I want to do some graphics on a PIC - so I need some "real" datatypes. But I'm not sure how many bits of fixed-point resolution I need. It's easy enough to code up fixed-point routines for any multiple of 8 bits, but I'd rather just do it once. So, I wrote some templated C++ code to simulate fixed-point types. Here's a 640x480 Mandelbrot set in 3.5 8-bit fixed point math (generated on a PC):

Not great. I knew I'd need more than 8-bits, though :-) Here's the same in 3.13 16-bits:

Much better. Of course, if you zoomed in, you'd need more bits of precision. You can test 24, 32, 40, 48, 56, or 64-bits with my trivial C++ class below. I started testing with fractals, because the algorithm is so simple: in my teens, I got it published as an Apple II BASIC one-liner in Nibble magazine. Anyway, templated over the datatypes, it looks like this:

template <typename iter_t, typename real_t>
iter_t
mandelbrot_test(real_t c, real_t d, iter_t max_iter, real_t max_mag)
{
  real_t a, b;
  a = real_t(0.);
  b = real_t(0.);
  iter_t i = 0;
  while (i < max_iter){
    real_t aa = a * a;
    real_t bb = b * b;
    if (aa + bb > max_mag){
      break;
    }
    b = real_t(2.) * a * b + d;
    a = aa - bb + c;
    i++;
  }
  return i;
}

This is a direct translation of the floating-point algorithm; it could be improved some to avoid issues with fixed-point overflows.

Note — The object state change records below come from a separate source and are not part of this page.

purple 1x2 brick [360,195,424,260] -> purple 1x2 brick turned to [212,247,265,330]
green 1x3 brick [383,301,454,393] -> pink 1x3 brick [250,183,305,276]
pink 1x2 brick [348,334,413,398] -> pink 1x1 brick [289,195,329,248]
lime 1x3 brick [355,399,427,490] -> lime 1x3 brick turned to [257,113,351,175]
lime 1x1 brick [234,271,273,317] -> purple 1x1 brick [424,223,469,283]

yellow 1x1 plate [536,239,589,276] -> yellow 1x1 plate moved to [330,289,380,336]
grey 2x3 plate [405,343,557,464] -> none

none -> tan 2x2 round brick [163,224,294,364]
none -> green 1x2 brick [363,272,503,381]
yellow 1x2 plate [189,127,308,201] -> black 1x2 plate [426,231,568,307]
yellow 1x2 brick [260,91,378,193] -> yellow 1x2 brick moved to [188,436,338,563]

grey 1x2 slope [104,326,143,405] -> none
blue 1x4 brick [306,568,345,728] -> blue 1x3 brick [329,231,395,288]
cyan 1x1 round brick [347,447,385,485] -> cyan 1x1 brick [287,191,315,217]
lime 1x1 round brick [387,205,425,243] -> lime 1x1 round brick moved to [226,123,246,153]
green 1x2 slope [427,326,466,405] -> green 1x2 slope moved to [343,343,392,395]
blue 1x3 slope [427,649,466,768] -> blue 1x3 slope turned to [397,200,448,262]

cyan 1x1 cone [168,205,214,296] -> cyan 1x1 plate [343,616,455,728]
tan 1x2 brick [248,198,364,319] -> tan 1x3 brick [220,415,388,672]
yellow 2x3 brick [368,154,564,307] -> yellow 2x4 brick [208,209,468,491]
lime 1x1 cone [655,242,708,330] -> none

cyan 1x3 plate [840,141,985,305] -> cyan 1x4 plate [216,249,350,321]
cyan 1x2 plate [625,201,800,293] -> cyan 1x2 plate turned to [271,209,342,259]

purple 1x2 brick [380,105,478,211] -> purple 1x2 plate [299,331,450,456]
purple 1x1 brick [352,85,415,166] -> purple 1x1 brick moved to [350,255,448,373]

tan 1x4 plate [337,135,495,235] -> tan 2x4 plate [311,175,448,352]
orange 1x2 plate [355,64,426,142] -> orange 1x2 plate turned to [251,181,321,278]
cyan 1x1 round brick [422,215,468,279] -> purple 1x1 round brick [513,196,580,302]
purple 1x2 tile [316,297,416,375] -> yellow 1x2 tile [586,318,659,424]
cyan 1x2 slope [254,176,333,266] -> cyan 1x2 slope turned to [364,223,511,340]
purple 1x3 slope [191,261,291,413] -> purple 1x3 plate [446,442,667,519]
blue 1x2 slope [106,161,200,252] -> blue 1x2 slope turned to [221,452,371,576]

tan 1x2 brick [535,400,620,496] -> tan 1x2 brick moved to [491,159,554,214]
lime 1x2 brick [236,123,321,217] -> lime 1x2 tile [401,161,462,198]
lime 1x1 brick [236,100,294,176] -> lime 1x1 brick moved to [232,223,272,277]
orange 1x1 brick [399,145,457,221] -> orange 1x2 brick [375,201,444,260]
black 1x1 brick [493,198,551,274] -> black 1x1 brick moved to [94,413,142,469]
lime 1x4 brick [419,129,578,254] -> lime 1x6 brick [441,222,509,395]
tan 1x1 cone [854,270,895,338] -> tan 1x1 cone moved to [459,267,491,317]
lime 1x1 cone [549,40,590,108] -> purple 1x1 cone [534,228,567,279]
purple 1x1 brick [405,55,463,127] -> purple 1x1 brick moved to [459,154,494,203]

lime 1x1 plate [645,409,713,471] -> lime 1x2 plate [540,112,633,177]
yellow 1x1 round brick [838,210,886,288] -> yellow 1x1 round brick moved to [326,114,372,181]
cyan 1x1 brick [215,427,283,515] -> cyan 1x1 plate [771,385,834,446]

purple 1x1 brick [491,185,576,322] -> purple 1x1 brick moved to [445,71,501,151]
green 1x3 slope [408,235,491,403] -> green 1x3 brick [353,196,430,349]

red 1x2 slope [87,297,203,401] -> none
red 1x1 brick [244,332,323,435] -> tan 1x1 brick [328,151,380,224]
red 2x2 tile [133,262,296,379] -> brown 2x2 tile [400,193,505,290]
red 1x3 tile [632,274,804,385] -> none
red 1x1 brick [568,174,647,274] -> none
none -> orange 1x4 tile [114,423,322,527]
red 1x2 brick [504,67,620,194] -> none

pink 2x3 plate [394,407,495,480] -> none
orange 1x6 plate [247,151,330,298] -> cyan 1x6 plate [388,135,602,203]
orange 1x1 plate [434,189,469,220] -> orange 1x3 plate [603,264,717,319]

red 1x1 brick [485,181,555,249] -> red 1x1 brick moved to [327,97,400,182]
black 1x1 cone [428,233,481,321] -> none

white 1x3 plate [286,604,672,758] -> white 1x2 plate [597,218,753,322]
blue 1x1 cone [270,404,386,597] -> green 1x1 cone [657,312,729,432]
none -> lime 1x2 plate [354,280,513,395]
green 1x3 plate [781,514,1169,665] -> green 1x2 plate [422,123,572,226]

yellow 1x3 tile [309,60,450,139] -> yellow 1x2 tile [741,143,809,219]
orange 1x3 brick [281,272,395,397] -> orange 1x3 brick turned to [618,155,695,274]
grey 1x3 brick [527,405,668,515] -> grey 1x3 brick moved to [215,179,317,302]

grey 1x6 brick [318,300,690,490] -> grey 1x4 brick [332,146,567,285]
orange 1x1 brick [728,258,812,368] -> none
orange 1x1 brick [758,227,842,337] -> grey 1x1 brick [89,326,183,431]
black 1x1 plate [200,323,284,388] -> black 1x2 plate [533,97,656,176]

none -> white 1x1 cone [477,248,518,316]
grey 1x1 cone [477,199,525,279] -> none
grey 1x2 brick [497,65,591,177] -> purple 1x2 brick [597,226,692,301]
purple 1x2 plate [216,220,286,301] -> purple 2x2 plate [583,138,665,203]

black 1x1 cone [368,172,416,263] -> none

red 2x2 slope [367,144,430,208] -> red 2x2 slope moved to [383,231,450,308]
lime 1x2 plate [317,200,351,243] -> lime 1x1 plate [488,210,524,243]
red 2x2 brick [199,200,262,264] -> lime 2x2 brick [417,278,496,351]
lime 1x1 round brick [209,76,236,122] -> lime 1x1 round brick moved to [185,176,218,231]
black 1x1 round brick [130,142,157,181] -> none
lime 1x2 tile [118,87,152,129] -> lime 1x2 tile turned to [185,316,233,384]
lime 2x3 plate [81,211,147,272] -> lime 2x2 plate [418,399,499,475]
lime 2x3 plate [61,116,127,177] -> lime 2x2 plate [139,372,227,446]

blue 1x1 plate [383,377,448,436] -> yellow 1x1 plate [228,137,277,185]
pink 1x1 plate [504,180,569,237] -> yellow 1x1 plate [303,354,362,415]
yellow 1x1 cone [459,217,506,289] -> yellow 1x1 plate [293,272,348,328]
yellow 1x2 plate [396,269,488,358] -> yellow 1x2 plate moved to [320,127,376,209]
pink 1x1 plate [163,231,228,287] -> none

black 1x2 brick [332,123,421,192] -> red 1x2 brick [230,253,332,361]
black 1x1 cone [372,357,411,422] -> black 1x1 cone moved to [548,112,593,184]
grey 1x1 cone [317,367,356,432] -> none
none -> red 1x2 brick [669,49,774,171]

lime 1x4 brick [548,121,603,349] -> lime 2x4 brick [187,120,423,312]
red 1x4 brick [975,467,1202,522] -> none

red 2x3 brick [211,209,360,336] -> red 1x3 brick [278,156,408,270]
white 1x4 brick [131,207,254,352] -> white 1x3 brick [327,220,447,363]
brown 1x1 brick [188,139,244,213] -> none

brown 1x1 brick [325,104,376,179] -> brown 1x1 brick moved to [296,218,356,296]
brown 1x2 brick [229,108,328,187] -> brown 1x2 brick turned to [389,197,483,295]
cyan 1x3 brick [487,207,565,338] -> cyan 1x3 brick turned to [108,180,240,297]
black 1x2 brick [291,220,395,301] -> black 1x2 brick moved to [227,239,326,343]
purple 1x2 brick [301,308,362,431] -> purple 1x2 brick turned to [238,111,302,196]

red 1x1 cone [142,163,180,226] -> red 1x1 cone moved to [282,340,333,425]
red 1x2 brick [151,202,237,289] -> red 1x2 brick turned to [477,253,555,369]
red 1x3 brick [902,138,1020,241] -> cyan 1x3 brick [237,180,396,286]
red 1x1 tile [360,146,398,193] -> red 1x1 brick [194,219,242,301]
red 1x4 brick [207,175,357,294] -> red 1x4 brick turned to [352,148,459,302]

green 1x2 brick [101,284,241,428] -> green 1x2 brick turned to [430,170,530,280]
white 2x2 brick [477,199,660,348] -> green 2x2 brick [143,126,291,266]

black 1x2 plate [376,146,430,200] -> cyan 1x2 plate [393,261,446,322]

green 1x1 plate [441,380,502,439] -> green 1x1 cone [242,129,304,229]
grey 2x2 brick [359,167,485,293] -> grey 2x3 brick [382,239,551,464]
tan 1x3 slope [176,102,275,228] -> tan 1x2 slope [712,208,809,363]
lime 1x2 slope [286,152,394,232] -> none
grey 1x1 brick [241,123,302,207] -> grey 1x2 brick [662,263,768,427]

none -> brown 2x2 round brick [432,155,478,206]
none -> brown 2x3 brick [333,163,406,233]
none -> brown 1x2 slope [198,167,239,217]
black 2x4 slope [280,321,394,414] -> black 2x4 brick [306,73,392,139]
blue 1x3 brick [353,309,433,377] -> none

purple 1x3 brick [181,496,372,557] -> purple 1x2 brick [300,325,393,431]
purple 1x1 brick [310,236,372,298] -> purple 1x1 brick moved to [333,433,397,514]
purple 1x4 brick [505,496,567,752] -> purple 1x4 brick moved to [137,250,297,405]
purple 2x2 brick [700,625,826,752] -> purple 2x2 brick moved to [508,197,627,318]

So far, I've only implemented addition, subtraction, and multiplication, which is sufficient for these fractals:

template <int width, int scale>
class fixed_pt
{
public:
  fixed_pt(int64_t val = 0)
    : w(width),
      s(scale),
      v(val)
  {
  }
  fixed_pt(double x)
    : w(width),
      s(scale)
  {
    v = int64_t((x * (int64_t(1) << w))) >> s;
    if (x >= 0){
      v &= 0xffffffffffffffffull >> (64-w);
    } else {
      v |= 0xffffffffffffffffull << (64-w);
    }
  }
  operator double()
  {
    return v / double(int64_t(1) << (w-s));
  }
  friend fixed_pt operator+ (fixed_pt<width, scale> a, fixed_pt<width, scale> b)
  {
    return fixed_pt<width, scale>(double(a) + double(b));
  }
  friend fixed_pt operator- (fixed_pt<width, scale> a, fixed_pt<width, scale> b)
  {
    return fixed_pt<width, scale>(double(a) - double(b));
  }
  friend fixed_pt operator* (fixed_pt<width, scale> a, fixed_pt<width, scale> b)
  {
    return fixed_pt<width, scale>(double(a) * double(b));
  }
private:
  int64_t v;
  int w;
  int s;
};

Yes, it's a hack - meant in the worst pejorative sense - but it was easy to implement, and will give me some quick results without having to dive into embedded issues yet. Once I decide on the number of bits I need, I can start coding up some routines - I know I'll need at least these operations.

I'll also need division if I want to get ray-tracing going. Square roots are probably also necessary, and those can be implemented in terms of the other operations - they might not be fast, but who cares?

I didn't implement any colors here: I'm saving that for the embedded code :-)

Now, I can try some ray-tracing. That will take a little more time...

EDIT

So, I really should have done this first, but I was pretty sure of the answer. I just compiled the most bare-bones calculation of the above fractal in C using Microchips XC8 compiler, a PIC16 target, and "float" datatypes: 1565 instructions = 2738.8 bytes. Yeah, you can't just take the easy way.